Quando Richard (Benjamin Biolay) descobre que a mulher, Maria (Chiara Mastroianni), tem um caso com um homem bem mais jovem do que ele, o diálogo diplomático é traído com o afastamento. É que Maria saiu de casa e atravessou a rua para ficar hospedada num hotel, um quarto com vista para a sua “vida passada”. A um passo de separar, todo o passado de ambos, por um fenómeno inexplicável, adquire literalmente uma vida própria, confrontando estes dois amantes perdidos no tédio dos 20 anos de matrimónio. É como se o "Conto de Natal" de Charles Dickens encontrasse refúgio nas prosas burguesas de um cinema que tenta desvendar aquilo que as personagens sentem de uma forma intelectualizada.
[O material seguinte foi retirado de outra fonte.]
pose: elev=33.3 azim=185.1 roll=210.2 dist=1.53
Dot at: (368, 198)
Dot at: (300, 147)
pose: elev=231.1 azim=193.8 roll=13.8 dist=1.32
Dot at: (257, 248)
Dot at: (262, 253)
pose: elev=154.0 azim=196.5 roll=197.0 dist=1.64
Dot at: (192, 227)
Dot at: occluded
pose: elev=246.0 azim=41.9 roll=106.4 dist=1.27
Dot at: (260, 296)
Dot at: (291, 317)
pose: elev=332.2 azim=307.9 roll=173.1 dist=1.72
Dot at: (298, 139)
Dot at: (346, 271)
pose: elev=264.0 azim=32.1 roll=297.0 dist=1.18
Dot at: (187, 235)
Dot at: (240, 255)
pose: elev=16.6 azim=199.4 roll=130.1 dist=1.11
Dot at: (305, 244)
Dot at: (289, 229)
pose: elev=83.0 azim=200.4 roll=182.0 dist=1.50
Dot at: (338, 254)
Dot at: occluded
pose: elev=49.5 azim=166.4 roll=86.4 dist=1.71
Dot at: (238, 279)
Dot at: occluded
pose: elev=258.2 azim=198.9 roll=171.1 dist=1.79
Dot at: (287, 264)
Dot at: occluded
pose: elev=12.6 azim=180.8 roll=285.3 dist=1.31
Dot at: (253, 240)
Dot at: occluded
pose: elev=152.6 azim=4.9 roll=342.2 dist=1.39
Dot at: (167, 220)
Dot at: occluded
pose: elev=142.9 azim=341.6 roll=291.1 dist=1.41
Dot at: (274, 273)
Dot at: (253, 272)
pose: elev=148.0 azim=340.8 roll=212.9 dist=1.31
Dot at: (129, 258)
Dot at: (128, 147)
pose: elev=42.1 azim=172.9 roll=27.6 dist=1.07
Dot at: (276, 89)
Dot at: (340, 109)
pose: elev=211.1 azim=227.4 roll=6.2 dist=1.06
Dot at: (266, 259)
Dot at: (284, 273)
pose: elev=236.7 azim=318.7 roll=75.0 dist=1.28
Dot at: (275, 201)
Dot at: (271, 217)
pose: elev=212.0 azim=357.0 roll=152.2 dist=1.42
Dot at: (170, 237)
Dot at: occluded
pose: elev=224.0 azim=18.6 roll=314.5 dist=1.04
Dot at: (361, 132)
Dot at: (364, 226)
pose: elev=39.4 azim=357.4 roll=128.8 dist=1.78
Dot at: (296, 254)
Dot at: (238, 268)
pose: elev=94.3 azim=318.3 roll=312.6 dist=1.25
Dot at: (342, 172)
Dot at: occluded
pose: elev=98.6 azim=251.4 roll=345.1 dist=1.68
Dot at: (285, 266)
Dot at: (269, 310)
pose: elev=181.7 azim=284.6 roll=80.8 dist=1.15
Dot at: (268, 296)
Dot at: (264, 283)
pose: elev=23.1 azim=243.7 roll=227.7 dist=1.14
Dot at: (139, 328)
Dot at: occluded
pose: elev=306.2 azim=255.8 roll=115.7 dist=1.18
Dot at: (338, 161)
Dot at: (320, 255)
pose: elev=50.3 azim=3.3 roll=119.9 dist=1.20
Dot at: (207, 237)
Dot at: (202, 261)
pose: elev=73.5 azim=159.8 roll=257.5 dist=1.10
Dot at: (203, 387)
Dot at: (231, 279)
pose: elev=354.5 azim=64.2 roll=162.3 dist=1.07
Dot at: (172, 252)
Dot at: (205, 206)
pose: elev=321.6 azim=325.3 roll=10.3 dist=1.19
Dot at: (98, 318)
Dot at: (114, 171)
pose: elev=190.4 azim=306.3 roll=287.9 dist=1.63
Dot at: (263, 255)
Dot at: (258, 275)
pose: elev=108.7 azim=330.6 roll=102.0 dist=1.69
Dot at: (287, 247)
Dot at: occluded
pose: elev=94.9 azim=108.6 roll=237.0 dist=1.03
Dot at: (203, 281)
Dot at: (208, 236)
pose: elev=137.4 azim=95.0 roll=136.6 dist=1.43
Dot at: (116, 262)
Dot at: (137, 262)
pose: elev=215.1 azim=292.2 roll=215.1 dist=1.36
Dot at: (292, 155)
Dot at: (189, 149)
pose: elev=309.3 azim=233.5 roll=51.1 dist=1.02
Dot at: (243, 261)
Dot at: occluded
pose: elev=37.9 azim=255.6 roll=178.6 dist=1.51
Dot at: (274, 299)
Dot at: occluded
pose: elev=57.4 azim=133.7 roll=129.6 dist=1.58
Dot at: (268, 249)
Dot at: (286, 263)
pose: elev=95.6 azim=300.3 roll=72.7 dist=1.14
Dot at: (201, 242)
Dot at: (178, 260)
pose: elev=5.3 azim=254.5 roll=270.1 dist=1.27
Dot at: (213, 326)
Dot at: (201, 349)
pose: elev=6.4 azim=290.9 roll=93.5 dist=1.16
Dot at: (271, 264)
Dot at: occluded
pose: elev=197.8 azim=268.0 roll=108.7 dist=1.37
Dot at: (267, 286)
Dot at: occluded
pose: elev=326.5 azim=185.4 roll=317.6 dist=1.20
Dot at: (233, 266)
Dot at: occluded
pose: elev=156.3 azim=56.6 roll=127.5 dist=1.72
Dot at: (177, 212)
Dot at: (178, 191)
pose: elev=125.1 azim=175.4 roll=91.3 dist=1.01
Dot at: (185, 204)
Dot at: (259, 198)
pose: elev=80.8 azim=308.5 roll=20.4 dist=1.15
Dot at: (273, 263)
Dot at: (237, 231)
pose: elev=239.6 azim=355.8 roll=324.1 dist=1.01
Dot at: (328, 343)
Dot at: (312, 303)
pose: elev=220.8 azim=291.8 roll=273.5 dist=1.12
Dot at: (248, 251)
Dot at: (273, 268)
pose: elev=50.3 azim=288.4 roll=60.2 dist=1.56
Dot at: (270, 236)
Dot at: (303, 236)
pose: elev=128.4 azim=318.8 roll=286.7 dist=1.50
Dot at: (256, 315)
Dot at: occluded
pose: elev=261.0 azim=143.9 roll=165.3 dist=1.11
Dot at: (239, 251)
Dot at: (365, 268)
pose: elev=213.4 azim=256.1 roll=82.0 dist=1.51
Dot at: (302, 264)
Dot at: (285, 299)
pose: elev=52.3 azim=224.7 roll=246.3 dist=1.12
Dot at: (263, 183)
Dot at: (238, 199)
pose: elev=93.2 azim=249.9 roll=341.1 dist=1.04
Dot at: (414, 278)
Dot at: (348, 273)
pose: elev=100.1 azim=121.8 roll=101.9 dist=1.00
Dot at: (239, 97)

Por esses toques, “Chambre 212” constrói-se através de um dispositivo fantástico que contagia o enredo e a sua verosimilhança em prol de uma introspecção de relações e tempos precisos. No fim de contas, a distância é novamente protagonista de um desconcerto de corações. Os fantasmas dos amores longínquos (uma ponte feita pelo cada vez mais requisitado Vincent Lacoste), a vontade personificada com sósias de Charles Aznavour e a luxúria materializada nos adúlteros corpos da tentação trazem outra camada a esse dispositivo.

Como fez no seu (ainda imbatível) "Les Chansons d'amour" (2007), Christophe Honoré está de volta ao destino radical como inconvencional noção de felicidade e ao "happy end". Por aqui encontramos os remanescentes do calor artificial desse romantismo parisiense. Um teste para nos fazer acreditar no cinema enquanto ode dos nossos afetos e relações. Ou seja, romantismo à francesa.